DATA IN THIS EXERCISE.
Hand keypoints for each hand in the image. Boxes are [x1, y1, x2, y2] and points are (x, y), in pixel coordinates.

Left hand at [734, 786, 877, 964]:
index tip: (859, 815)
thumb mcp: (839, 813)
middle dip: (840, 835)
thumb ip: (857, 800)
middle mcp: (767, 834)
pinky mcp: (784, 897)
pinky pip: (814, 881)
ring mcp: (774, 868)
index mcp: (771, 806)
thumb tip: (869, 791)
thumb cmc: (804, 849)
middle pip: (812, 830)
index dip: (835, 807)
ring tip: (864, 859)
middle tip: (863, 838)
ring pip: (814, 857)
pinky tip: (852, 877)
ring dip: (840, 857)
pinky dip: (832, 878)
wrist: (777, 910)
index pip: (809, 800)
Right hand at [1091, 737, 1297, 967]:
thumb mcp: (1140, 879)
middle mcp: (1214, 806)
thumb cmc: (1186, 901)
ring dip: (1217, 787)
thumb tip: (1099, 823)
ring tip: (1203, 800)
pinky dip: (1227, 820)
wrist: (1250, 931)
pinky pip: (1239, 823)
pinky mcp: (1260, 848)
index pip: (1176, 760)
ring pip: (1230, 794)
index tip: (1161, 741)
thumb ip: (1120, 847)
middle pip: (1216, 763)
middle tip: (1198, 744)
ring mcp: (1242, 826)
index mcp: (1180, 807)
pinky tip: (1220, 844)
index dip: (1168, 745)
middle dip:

WHAT THE TASK ASKS.
Give the lines of the material above again, exactly, from its first line through the line that contains "middle mcp: (767, 834)" and no further.

WORKED SOLUTION.
Hand keypoints for each hand in the image. Boxes are [x1, y1, x2, y2] and points are (x, y), in pixel coordinates.

Left hand at [734, 786, 877, 964]:
index tip: (859, 815)
thumb mcp: (839, 813)
middle dip: (840, 835)
thumb ip: (857, 800)
middle mcp: (767, 834)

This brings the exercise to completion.